━━━ Pasaje ━━━
El abandono de las regulaciones urbanas, la invasión de viviendas improvisadas, el deterioro impuesto por las duras circunstancias económicas, han obstruido tan preciados espacios públicos. Las políticas de ordenamiento urbano que ahora se implementan, con la participación de los organismos competentes, de las universidades y de los especialistas más calificados, deben conducir a reparar, con el tiempo y un ganchito, los daños causados, sin que por ello desaparezcan las familiares «sábanas blancas colgadas de los balcones».
Obra de arquitectos y urbanistas, la capital preserva una riqueza espiritual, memoria viva entretejida por los poetas y músicos que alguna vez pasaron por sus calles. Es un imaginario múltiple, fuente de amor y orgullo para sus hijos legítimos y para quienes la escogieron por adopción. A todos ellos corresponde ampararla como se hace con una madre nutricia llegada a su tercera edad.
Hay que salvar y prever. La conjunción de la actual pandemia y sus imprevisibles repercusiones económicas, con el acelerado deterioro del medio ambiente, reflejado en la violencia de los huracanes y de las lluvias monzónicas, ha suscitado la difusión de numerosas publicaciones acerca de la necesidad impostergable de concebir otra normalidad asociada a otros estilos de vida. La noción de progreso representada simbólicamente por la concentración de gigantescos rascacielos parece pertenecer a una etapa periclitada. Hace algunos años, al pasear por el centro de Nueva York en una tarde dominical, aquellos prodigios de ingeniería me parecieron una osamenta muerta, sobreviviente arqueológica de una humanidad desaparecida. El ajetreo cotidiano de comercios y oficinas había cesado. Los concurrentes habituales se habían refugiado en los suburbios o en ricas residencias distantes.
A pesar de sus arrugas y lastimaduras, La Habana ostenta los arrestos y la hermosura de una vieja dama de elegante porte, algo coqueta y casquivana. Ofrece un muestrario de la historia de nuestra arquitectura, desde el mitigado barroco colonial, pasando por el toque neoclásico, el eclecticismo, los apuntes art-déco, las destacadas expresiones del movimiento moderno, hasta llegar a los mejores logros de la etapa revolucionaria, como la zona del este impulsada por Pastorita, la Cujae y las escuelas de arte. Ofrece notables conjuntos paisajísticos que pueden contemplarse desde su otra orilla —como lo hiciera Tomás Gutiérrez Alea en la célebre secuencia de la despedida de Fresa y Chocolate— en el trazado de las anchas avenidas del Vedado o en la perspectiva panorámica desde lo alto de la escalinata de la Universidad.
━━━
> **Tarea**:
¿Qué obras de la etapa revolucionaria menciona el texto sobre La Habana como sus mejores logros?
━━━ Datos proporcionados ━━━
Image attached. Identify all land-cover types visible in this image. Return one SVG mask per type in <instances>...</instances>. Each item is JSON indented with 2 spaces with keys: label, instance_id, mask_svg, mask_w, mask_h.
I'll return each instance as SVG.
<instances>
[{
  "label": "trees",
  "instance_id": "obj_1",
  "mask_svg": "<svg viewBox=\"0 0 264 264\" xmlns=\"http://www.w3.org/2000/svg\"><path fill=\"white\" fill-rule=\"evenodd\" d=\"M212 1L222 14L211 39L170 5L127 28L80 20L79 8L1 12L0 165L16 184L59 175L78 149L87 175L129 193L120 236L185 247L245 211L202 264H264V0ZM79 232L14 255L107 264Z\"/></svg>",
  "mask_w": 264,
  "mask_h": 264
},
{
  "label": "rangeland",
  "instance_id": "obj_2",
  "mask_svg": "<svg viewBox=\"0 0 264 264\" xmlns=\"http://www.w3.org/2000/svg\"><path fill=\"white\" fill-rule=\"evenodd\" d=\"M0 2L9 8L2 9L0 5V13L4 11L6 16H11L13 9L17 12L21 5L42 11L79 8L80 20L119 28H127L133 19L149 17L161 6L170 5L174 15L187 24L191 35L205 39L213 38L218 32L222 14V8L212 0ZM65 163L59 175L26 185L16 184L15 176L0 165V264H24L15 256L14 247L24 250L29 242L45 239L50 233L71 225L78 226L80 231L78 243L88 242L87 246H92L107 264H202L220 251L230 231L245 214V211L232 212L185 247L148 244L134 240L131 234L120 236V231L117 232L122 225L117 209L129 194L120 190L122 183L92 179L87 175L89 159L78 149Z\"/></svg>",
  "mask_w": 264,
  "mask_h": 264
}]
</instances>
━━━
> **Tu solución**:
La zona del este impulsada por Pastorita, la Cujae y las escuelas de arte.